I am new to ML and I'm having trouble figuring out how to implement a Maximum Entropy Markov Model for a sequence labeling task. Given this MEMM equation $$ P_{s'}(s|,o)=\frac{1}{Z(o,s')}\exp\left(\sum_{a}\lambda_{a}f_{a}(o,s)\right) $$ Where $s'$ is the previous classification, $s$ is the current classification, and $o$ is the current observaton.
And the following data
+--------+-----+
| The | DT |
| book | NN |
| I | PRP |
| read | V |
| was | V |
| pretty | JJ |
| good | JJ |
| . | . |
| I | PRP |
| told | V |
| him | PRP |
| to | TO |
| book | V |
| me | PRP |
| a | DT |
| flight | NN |
| . | . |
| Could | MD |
| I | PRP |
| borrow | V |
| your | PRP |
| book | NN |
| ? | ? |
+--------+-----+
What are the steps involved for calculating the $Z$ factor of $P(NN|\text{book}, DT)$?

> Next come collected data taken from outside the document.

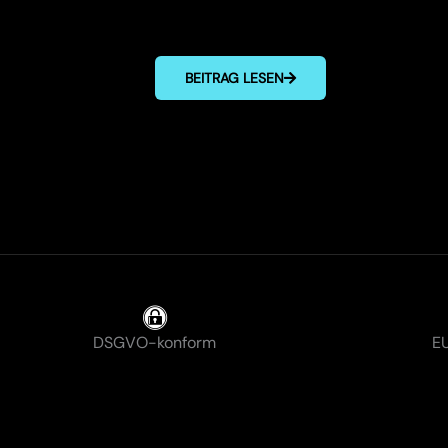
BEITRAG LESEN
DSGVO-konform
EU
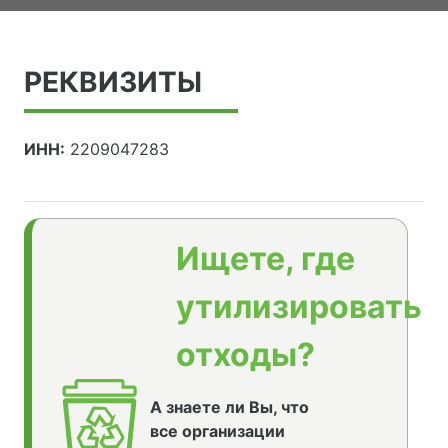
РЕКВИЗИТЫ
ИНН:
2209047283
Ищете, где
утилизировать
отходы?
А знаете ли Вы, что
все организации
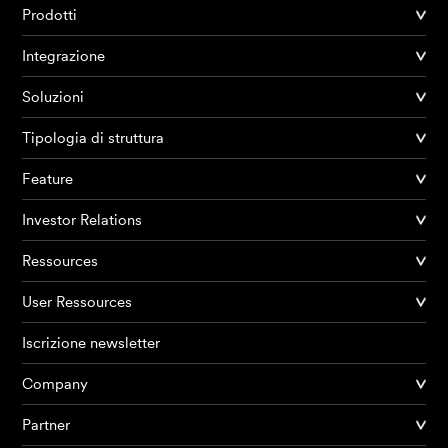
Prodotti
Integrazione
Soluzioni
Tipologia di struttura
Feature
Investor Relations
Ressources
User Ressources
Iscrizione newsletter
Company
Partner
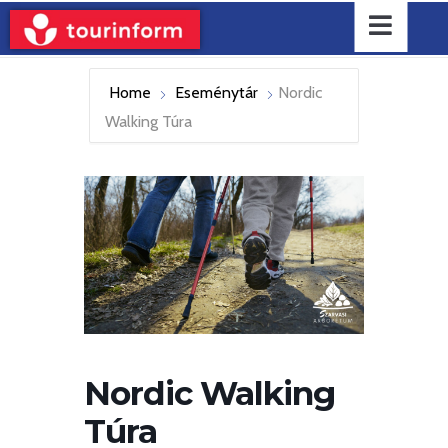
Home
Eseménytár
Nordic
Walking Túra
Nordic Walking
Túra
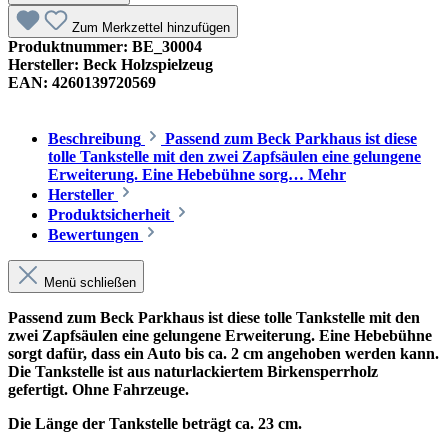
Zum Merkzettel hinzufügen
Produktnummer:
BE_30004
Hersteller:
Beck Holzspielzeug
EAN:
4260139720569
Beschreibung
Passend zum Beck Parkhaus ist diese
tolle Tankstelle mit den zwei Zapfsäulen eine gelungene
Erweiterung. Eine Hebebühne sorg…
Mehr
Hersteller
Produktsicherheit
Bewertungen
Menü schließen
Passend zum Beck Parkhaus ist diese tolle Tankstelle mit den
zwei Zapfsäulen eine gelungene Erweiterung. Eine Hebebühne
sorgt dafür, dass ein Auto bis ca. 2 cm angehoben werden kann.
Die Tankstelle ist aus naturlackiertem Birkensperrholz
gefertigt. Ohne Fahrzeuge.
Die Länge der Tankstelle beträgt ca. 23 cm.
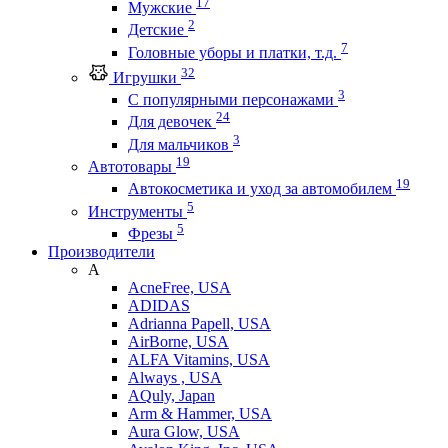
17
Мужские
2
Детские
7
Головные уборы и платки, т.д.
32
Игрушки
3
С популярными персонажами
24
Для девочек
3
Для мальчиков
19
Автотовары
19
Автокосметика и уход за автомобилем
5
Инструменты
5
Фрезы
Производители
A
AcneFree, USA
ADIDAS
Adrianna Papell, USA
AirBorne, USA
ALFA Vitamins, USA
Always , USA
AQuly, Japan
Arm & Hammer, USA
Aura Glow, USA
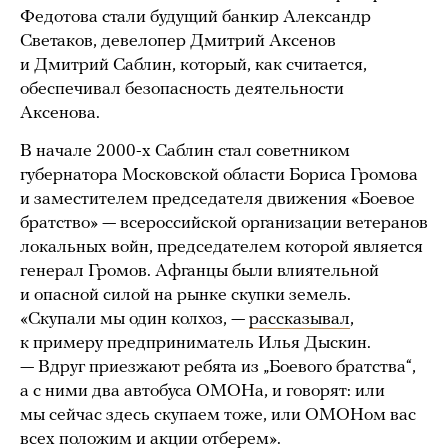
Федотова стали будущий банкир Александр
Светаков, девелопер Дмитрий Аксенов
и Дмитрий Саблин, который, как считается,
обеспечивал безопасность деятельности
Аксенова.
В начале 2000-х Саблин стал советником
губернатора Московской области Бориса Громова
и заместителем председателя движения «Боевое
братство» — всероссийской организации ветеранов
локальных войн, председателем которой является
генерал Громов. Афганцы были влиятельной
и опасной силой на рынке скупки земель.
«Скупали мы один колхоз, —
рассказывал
,
к примеру предприниматель Илья Дыскин.
— Вдруг приезжают ребята из „Боевого братства“,
а с ними два автобуса ОМОНа, и говорят: или
мы сейчас здесь скупаем тоже, или ОМОНом вас
всех положим и акции отберем».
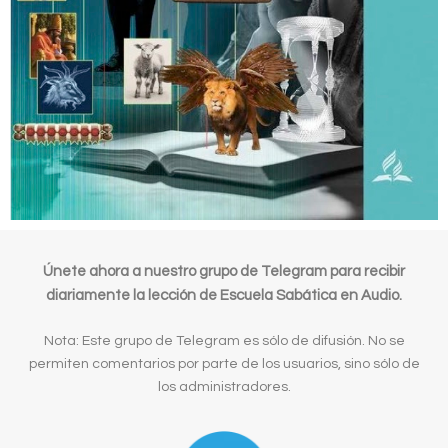
Únete ahora a nuestro grupo de Telegram para recibir
diariamente la lección de Escuela Sabática en Audio.
Nota: Este grupo de Telegram es sólo de difusión. No se
permiten comentarios por parte de los usuarios, sino sólo de
los administradores.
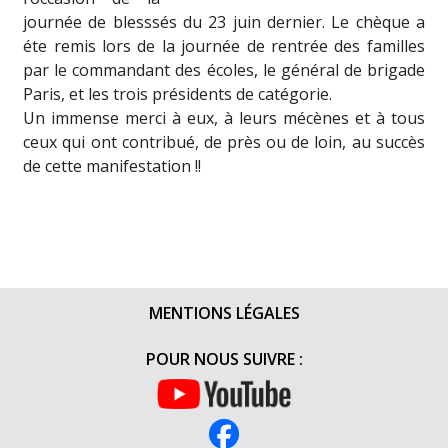
journée de blesssés du 23 juin dernier. Le chèque a
éte remis lors de la journée de rentrée des familles
par le commandant des écoles, le général de brigade
Paris, et les trois présidents de catégorie.
Un immense merci à eux, à leurs mécènes et à tous
ceux qui ont contribué, de près ou de loin, au succès
de cette manifestation !!
MENTIONS LÉGALES
POUR NOUS SUIVRE :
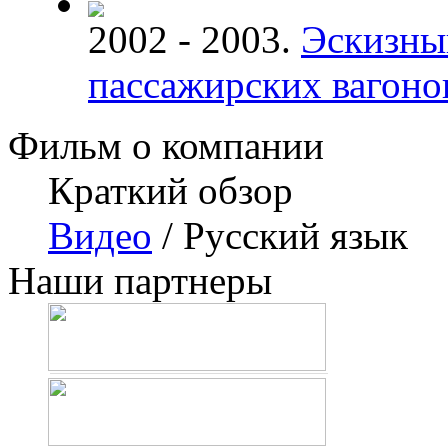
2002 - 2003.
Эскизны
пассажирских вагоно
Фильм о компании
Краткий обзор
Видео
/ Русский язык
Наши партнеры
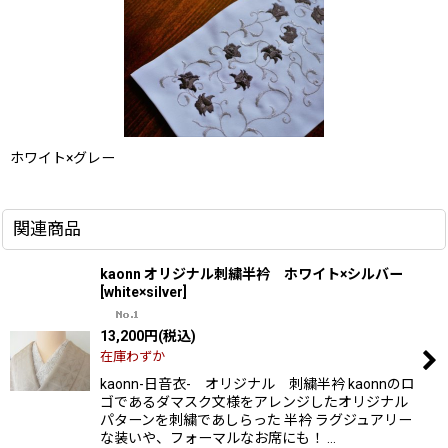
ホワイト×グレー
関連商品
kaonn オリジナル刺繍半衿 ホワイト×シルバー
[
white×silver
]
13,200
円
(税込)
在庫わずか
kaonn-日音衣- オリジナル 刺繍半衿 kaonnのロ
ゴであるダマスク文様をアレンジしたオリジナル
パターンを刺繍であしらった 半衿 ラグジュアリー
な装いや、フォーマルなお席にも！ …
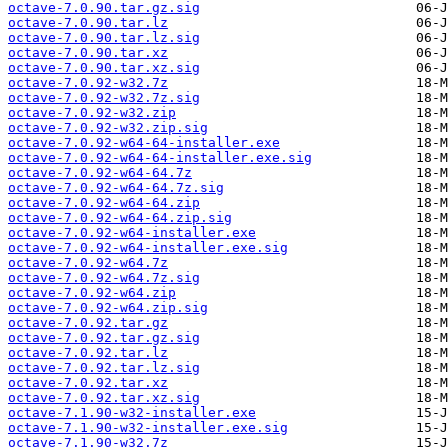
octave-7.0.90.tar.gz.sig
octave-7.0.90.tar.lz
octave-7.0.90.tar.lz.sig
octave-7.0.90.tar.xz
octave-7.0.90.tar.xz.sig
octave-7.0.92-w32.7z
octave-7.0.92-w32.7z.sig
octave-7.0.92-w32.zip
octave-7.0.92-w32.zip.sig
octave-7.0.92-w64-64-installer.exe
octave-7.0.92-w64-64-installer.exe.sig
octave-7.0.92-w64-64.7z
octave-7.0.92-w64-64.7z.sig
octave-7.0.92-w64-64.zip
octave-7.0.92-w64-64.zip.sig
octave-7.0.92-w64-installer.exe
octave-7.0.92-w64-installer.exe.sig
octave-7.0.92-w64.7z
octave-7.0.92-w64.7z.sig
octave-7.0.92-w64.zip
octave-7.0.92-w64.zip.sig
octave-7.0.92.tar.gz
octave-7.0.92.tar.gz.sig
octave-7.0.92.tar.lz
octave-7.0.92.tar.lz.sig
octave-7.0.92.tar.xz
octave-7.0.92.tar.xz.sig
octave-7.1.90-w32-installer.exe
octave-7.1.90-w32-installer.exe.sig
octave-7.1.90-w32.7z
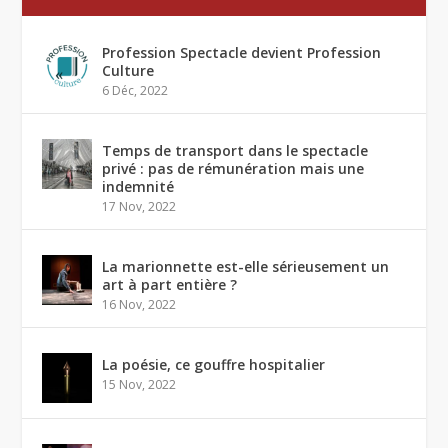
Profession Spectacle devient Profession
Culture
6 Déc, 2022
Temps de transport dans le spectacle
privé : pas de rémunération mais une
indemnité
17 Nov, 2022
La marionnette est-elle sérieusement un
art à part entière ?
16 Nov, 2022
La poésie, ce gouffre hospitalier
15 Nov, 2022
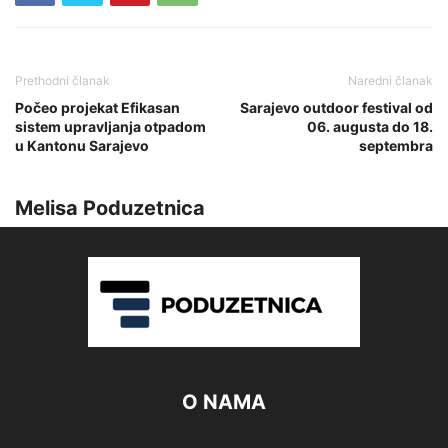
Prethodni članak
Naredni članak
Počeo projekat Efikasan
Sarajevo outdoor festival od
sistem upravljanja otpadom
06. augusta do 18.
u Kantonu Sarajevo
septembra
Melisa Poduzetnica
O NAMA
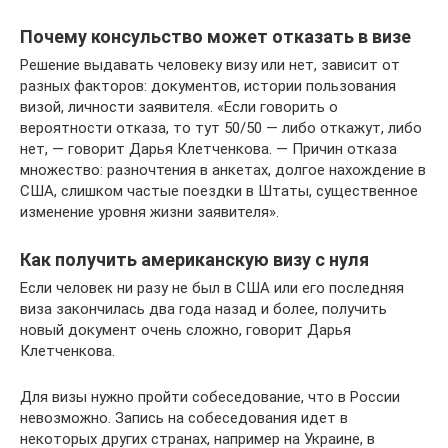
Почему консульство может отказать в визе
Решение выдавать человеку визу или нет, зависит от
разных факторов: документов, истории пользования
визой, личности заявителя. «Если говорить о
вероятности отказа, то тут 50/50 — либо откажут, либо
нет, — говорит Дарья Клетченкова. — Причин отказа
множество: разночтения в анкетах, долгое нахождение в
США, слишком частые поездки в Штаты, существенное
изменение уровня жизни заявителя».
Как получить американскую визу с нуля
Если человек ни разу не был в США или его последняя
виза закончилась два года назад и более, получить
новый документ очень сложно, говорит Дарья
Клетченкова.
Для визы нужно пройти собеседование, что в России
невозможно. Запись на собеседования идет в
некоторых других странах, например на Украине, в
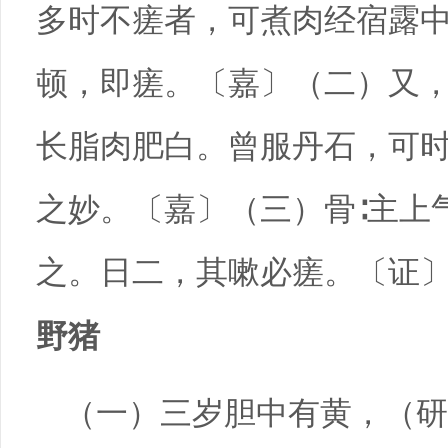
多时不瘥者，可煮肉经宿露
顿，即瘥。〔嘉〕（二）又
长脂肉肥白。曾服丹石，可
之妙。〔嘉〕（三）骨∶主上
之。日二，其嗽必瘥。〔证
野猪
（一）三岁胆中有黄，（研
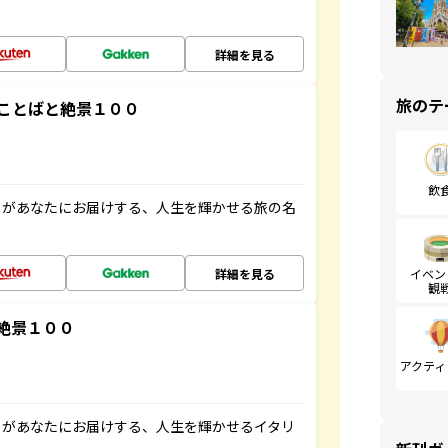
詳細を見る
旅のテ
ことばと絶景１００
飲
」があなたにお届けする、人生を輝かせる旅の名
詳細を見る
イベン
観
絶景１００
アクティ
」があなたにお届けする、人生を輝かせるイタリ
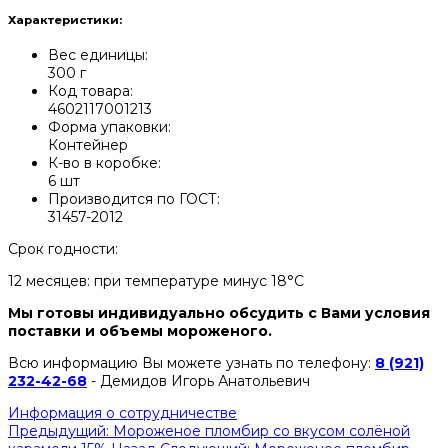
Характеристики:
Вес единицы:
300 г
Код товара:
4602117001213
Форма упаковки:
Контейнер
К-во в коробке:
6 шт
Производится по ГОСТ:
31457-2012
Срок годности:
12 месяцев: при температуре минус 18°С
Мы готовы индивидуально обсудить с Вами условия
поставки и объемы мороженого.
Всю информацию Вы можете узнать по телефону:
8 (921)
232-42-68
- Демидов Игорь Анатольевич
Информация о сотрудничестве
Предыдущий: Мороженое пломбир со вкусом солёной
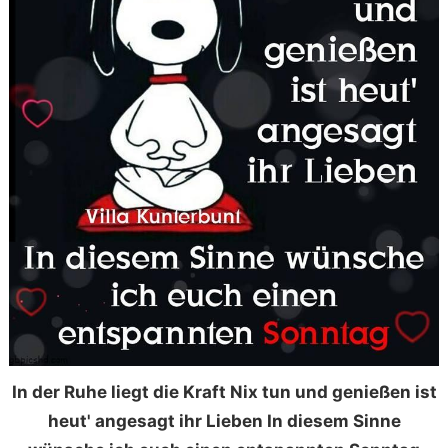
In der Ruhe liegt die Kraft Nix tun und genießen ist
heut' angesagt ihr Lieben In diesem Sinne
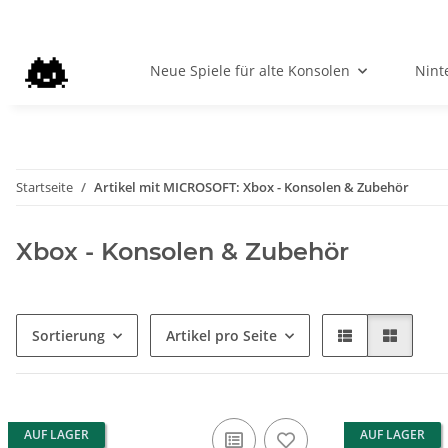
Neue Spiele für alte Konsolen
Nint
Startseite
Artikel mit MICROSOFT: Xbox - Konsolen & Zubehör
Xbox - Konsolen & Zubehör
Sortierung
Artikel pro Seite
AUF LAGER
AUF LAGER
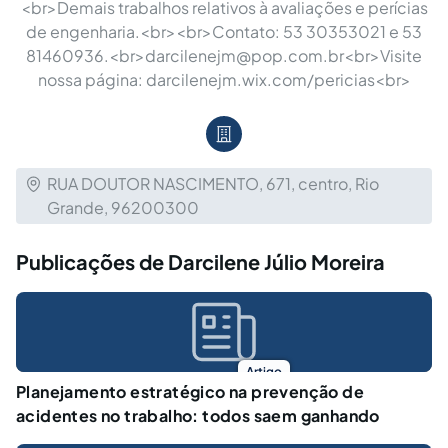
<br>Demais trabalhos relativos à avaliações e perícias
de engenharia.<br><br>Contato: 53 30353021 e 53
81460936.<br>
darcilenejm@pop.com.br
<br>Visite
nossa página: darcilenejm.wix.com/pericias<br>
RUA DOUTOR NASCIMENTO, 671, centro, Rio
Grande, 96200300
Publicações de Darcilene Júlio Moreira
Artigo
Planejamento estratégico na prevenção de
acidentes no trabalho: todos saem ganhando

$$ Z=\sum_{C}p(c|x)=\sum_{c'\in C}\exp\left(\sum_{i=0}^{N}w_{c'i}f_{i}\right) $$
Assume all feature weights to be 1 and all feature functions to be binary indicators of the presence of both strings.
My confusion comes from the first series symbol in the $Z$ factor equation, which appears to ask us to take the sum of the exponents of all potential previous classifications and not just the particular one provided.